A Review of The Jungle Book (2016)

The best music covers tend to be songs that improve on a song with great lyrics but mediocre music behind it. Bob Dylan’s “All Along The Watchtower” has amazing lyrics because it’s a Bob Dylan song, but so-so music behind it, well, because it’s a Bob Dylan song. Jimi Hendrix was able to take those lyrics and, using his incredible talent as a guitar player, give Dylan’s lyrics the appropriate music they deserved. The Byrds version of Dylan’s “Tambourine Man” is a similar situation. The same rule for remaking songs should also be the same rule for remaking movies. A movie should only be remade if the original is subpar, but has some good stuff in it.

▸ **The task**: Please transcribe the stretch of the Jungle Book review from "The best music" through "stuff in it.". The material that comes next is separate from the Jungle Book review.

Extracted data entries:
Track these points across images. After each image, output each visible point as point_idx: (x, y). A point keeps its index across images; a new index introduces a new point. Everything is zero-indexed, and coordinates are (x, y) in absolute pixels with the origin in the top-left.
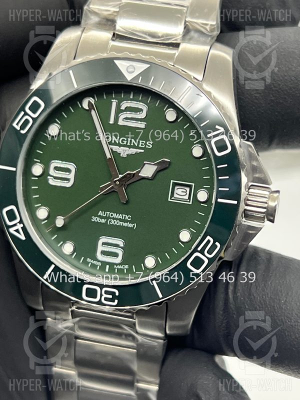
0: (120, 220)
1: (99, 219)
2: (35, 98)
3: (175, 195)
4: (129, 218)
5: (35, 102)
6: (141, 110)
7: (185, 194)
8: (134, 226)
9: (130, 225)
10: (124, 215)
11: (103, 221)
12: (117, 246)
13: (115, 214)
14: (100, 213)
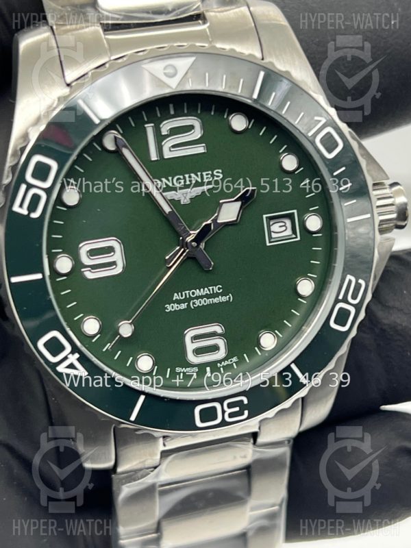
0: (208, 296)
1: (176, 305)
2: (37, 158)
3: (274, 235)
4: (219, 289)
5: (39, 164)
6: (192, 127)
7: (284, 228)
8: (230, 298)
9: (224, 299)
10: (211, 288)
11: (184, 306)
12: (214, 334)
13: (198, 290)
14: (176, 297)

▸ **Solution for this task**:
The best music covers tend to be songs that improve on a song with great lyrics but mediocre music behind it. Bob Dylan’s “All Along The Watchtower” has amazing lyrics because it’s a Bob Dylan song, but so-so music behind it, well, because it’s a Bob Dylan song. Jimi Hendrix was able to take those lyrics and, using his incredible talent as a guitar player, give Dylan’s lyrics the appropriate music they deserved. The Byrds version of Dylan’s “Tambourine Man” is a similar situation. The same rule for remaking songs should also be the same rule for remaking movies. A movie should only be remade if the original is subpar, but has some good stuff in it.